WHAT YOU HAVE TO DO | One number is all that is asked for: the number of lines below that hold the string "rightarrow".

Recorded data
*** Block opens ***

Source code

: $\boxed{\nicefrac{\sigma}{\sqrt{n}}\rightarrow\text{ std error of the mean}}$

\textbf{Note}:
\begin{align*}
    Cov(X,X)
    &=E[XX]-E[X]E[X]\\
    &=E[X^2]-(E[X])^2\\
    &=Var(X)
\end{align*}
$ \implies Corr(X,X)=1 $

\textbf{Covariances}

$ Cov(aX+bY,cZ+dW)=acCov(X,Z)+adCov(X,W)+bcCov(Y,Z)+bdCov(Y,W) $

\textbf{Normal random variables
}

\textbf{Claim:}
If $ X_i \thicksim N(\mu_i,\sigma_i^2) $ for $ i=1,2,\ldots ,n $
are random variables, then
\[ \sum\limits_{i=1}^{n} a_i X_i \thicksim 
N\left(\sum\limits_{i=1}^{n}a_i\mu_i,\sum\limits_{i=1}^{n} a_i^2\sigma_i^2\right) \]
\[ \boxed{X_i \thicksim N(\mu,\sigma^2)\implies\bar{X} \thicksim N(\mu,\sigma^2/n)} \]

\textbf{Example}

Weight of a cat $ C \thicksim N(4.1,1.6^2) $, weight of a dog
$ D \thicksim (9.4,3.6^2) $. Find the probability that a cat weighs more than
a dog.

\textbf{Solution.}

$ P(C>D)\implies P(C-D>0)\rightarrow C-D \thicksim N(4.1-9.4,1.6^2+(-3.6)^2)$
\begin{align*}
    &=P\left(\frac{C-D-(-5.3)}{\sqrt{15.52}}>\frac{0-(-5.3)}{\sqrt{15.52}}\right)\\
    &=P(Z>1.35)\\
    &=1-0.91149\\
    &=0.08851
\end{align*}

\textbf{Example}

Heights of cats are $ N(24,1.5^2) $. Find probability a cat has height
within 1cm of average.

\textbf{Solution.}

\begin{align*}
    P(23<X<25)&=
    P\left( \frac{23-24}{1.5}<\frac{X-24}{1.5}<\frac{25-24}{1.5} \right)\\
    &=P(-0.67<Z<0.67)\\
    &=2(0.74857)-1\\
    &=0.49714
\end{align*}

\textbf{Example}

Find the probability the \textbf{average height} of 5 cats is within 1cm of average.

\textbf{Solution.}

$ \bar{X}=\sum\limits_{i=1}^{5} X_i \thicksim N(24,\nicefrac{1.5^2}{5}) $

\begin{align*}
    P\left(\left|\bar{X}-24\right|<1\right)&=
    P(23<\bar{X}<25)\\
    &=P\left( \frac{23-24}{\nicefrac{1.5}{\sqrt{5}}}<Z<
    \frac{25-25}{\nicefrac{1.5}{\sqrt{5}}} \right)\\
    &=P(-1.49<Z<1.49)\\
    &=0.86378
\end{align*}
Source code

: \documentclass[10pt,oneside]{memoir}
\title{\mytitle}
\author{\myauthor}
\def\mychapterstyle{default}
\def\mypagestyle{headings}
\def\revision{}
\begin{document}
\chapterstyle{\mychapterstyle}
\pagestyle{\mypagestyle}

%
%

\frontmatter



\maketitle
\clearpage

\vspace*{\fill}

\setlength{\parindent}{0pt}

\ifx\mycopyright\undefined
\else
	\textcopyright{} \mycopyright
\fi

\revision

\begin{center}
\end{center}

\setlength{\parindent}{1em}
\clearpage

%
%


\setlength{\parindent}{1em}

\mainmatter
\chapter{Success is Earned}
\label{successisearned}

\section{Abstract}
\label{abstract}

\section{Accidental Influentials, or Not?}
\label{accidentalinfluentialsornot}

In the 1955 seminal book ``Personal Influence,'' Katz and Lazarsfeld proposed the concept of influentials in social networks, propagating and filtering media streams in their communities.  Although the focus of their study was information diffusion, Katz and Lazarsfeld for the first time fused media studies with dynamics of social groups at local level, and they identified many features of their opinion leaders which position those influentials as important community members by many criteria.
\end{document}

*** Block closes ***

ANSWER SPACE | 2